Field course

With the conference and the first-aid training complete, all of the new recruits were loaded onto minibuses and shipped up to the Peak District for the field course for a more practical introduction to the kit and the techniques used by BAS. For accommodation we stuck up our tents in a field rented from a local farmer, and the food was classic camp food cooked in large groups. Given that I’d spent the last couple of months living out of a tent, this wasn’t too much of a hardship, but it came as a bit of a shock to the system to some of the less outdoor-orientated recruits.

Day one included an introduction to the very rugged pyramid tents used in Antarctica, and the ‘BAS sleeping system’, which uses a roll-mat, a thermarest, a sheepskin and a couple of sleeping bags to try and keep you warm through the cold nights. We also learnt how to use the Primus stove and Tilley lamp, both of which are ancient designs and have been proven to be rugged enough to survive the tough conditions, but require a real knack to light.

Next day we were dropped off at Curbar Edge, where the Field Assistants trained us in ropework, including abseiling and crevasse rescue techniques (with further training to come when we start work in Antarctica). This was hard going for the non-climbers in the group, so whilst they went over and over the knots to try and get them sunk in, we took the opportunity to get in a bit of cheeky gritstone bouldering in the sunshine.

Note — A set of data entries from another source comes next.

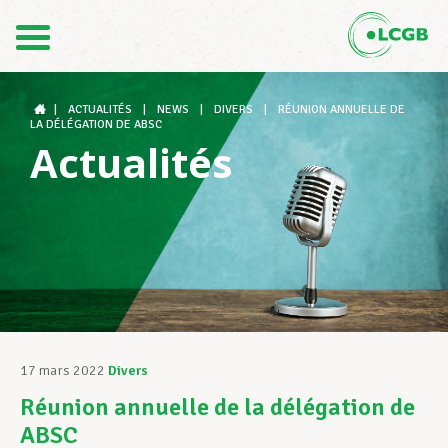
Contact
FR
DE
|
ACTUALITÉS
|
NEWS
|
DIVERS
|
RÉUNION ANNUELLE DE
LA DÉLÉGATION DE ABSC
Actualités
Le LCGB
Structures syndicales
Assistance au Travail
17 mars 2022
Divers
Réunion annuelle de la délégation de
Vos droits
ABSC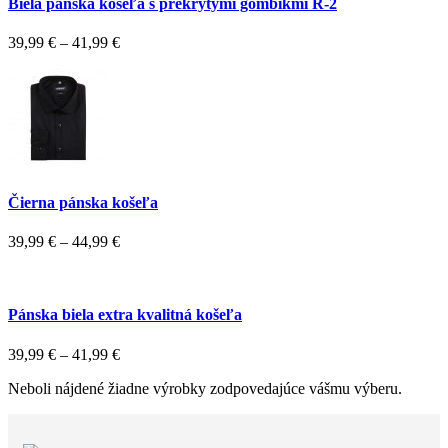
Biela pánska košeľa s prekrytými gombíkmi R-2
39,99
€
–
41,99
€
Čierna pánska košeľa
39,99
€
–
44,99
€
Pánska biela extra kvalitná košeľa
39,99
€
–
41,99
€
Neboli nájdené žiadne výrobky zodpovedajúce vášmu výberu.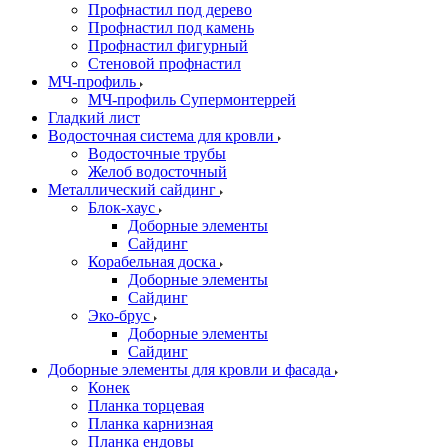
Профнастил под дерево
Профнастил под камень
Профнастил фигурный
Стеновой профнастил
МЧ-профиль
МЧ-профиль Супермонтеррей
Гладкий лист
Водосточная система для кровли
Водосточные трубы
Желоб водосточный
Металлический сайдинг
Блок-хаус
Доборные элементы
Сайдинг
Корабельная доска
Доборные элементы
Сайдинг
Эко-брус
Доборные элементы
Сайдинг
Доборные элементы для кровли и фасада
Конек
Планка торцевая
Планка карнизная
Планка ендовы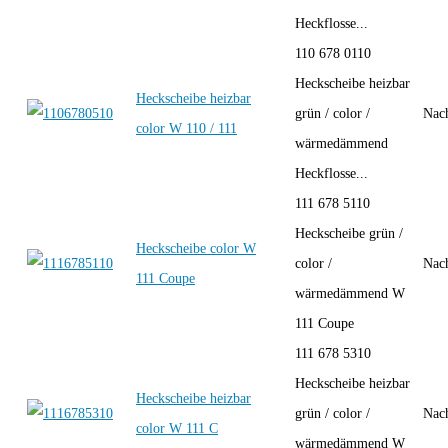
Heckflosse...
110 678 0110
Heckscheibe heizbar
Heckscheibe heizbar
grün / color /
Nac
color W 110 / 111
wärmedämmend
Heckflosse...
111 678 5110
Heckscheibe grün /
Heckscheibe color W
color /
Nac
111 Coupe
wärmedämmend W
111 Coupe
111 678 5310
Heckscheibe heizbar
Heckscheibe heizbar
grün / color /
Nac
color W 111 C
wärmedämmend W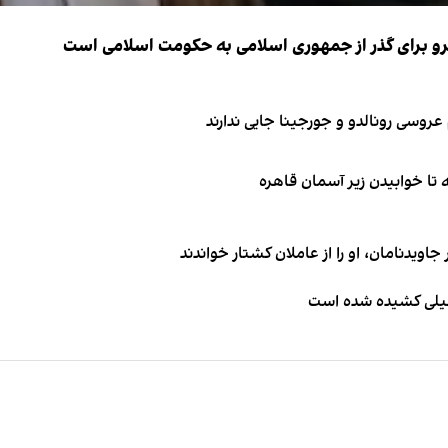
نیرو برای گذر از جمهوری اسلامی به حکومت اسلامی است
اویدنامان، او را از عاملان کشتار خواندند
طیلی کشیده شده است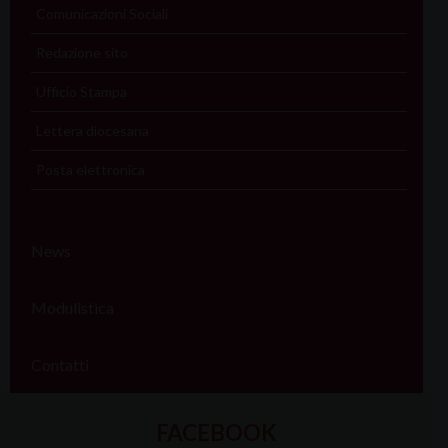
Comunicazioni Sociali
Redazione sito
Ufficio Stampa
Lettera diocesana
Posta elettronica
News
Modulistica
Contatti
FACEBOOK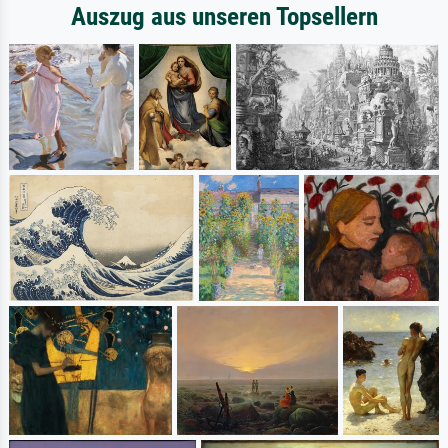
Auszug aus unseren Topsellern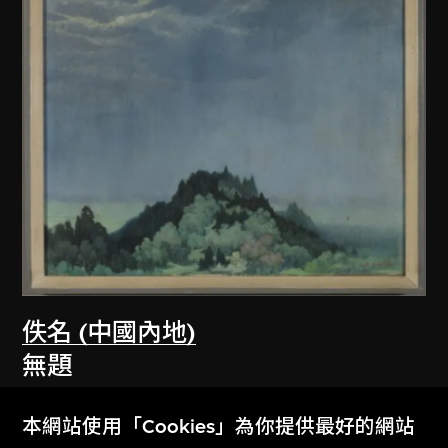
佚名 (中國內地)
無題
1979
本網站使用「Cookies」為你提供最好的網站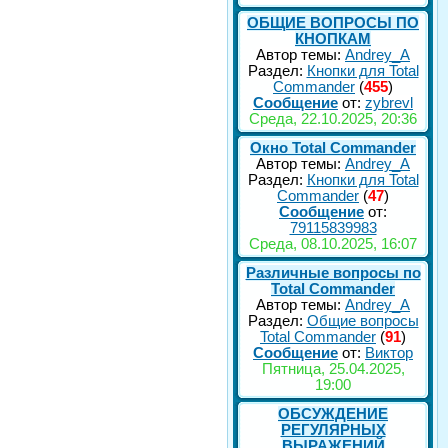
ОБЩИЕ ВОПРОСЫ ПО
КНОПКАМ
Автор темы:
Andrey_A
Раздел:
Кнопки для Total
Commander
(
455
)
Сообщение
от:
zybrevl
Среда, 22.10.2025, 20:36
Окно Total Commander
Автор темы:
Andrey_A
Раздел:
Кнопки для Total
Commander
(
47
)
Сообщение
от:
79115839983
Среда, 08.10.2025, 16:07
Различные вопросы по
Total Commander
Автор темы:
Andrey_A
Раздел:
Общие вопросы
Total Commander
(
91
)
Сообщение
от:
Виктор
Пятница, 25.04.2025,
19:00
ОБСУЖДЕНИЕ
РЕГУЛЯРНЫХ
ВЫРАЖЕНИЙ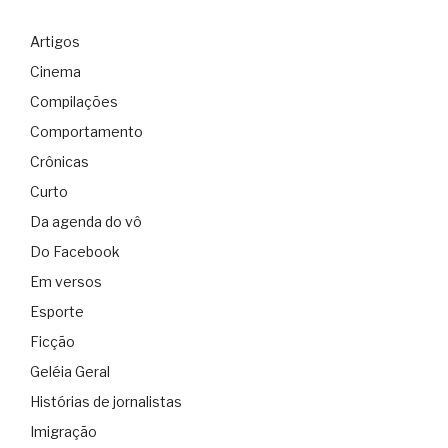
Artigos
Cinema
Compilações
Comportamento
Crônicas
Curto
Da agenda do vô
Do Facebook
Em versos
Esporte
Ficção
Geléia Geral
Histórias de jornalistas
Imigração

On the final day we did a bit of navigation, with the take-home lesson being that it is tricky (to say the least) trying to map-read in a completely featureless Antarctic environment. Passing hikers were puzzled to see us scattered over the Peak moorland, ¬†stumbling blindly around whilst wearing ‘whiteout goggles’ (ski goggles with the lenses covered in masking tape). With an hour or two free at the end of the day, we took the opportunity again to get the rockboots on and thrash our way up a brutal gritstone jamming crack – grand.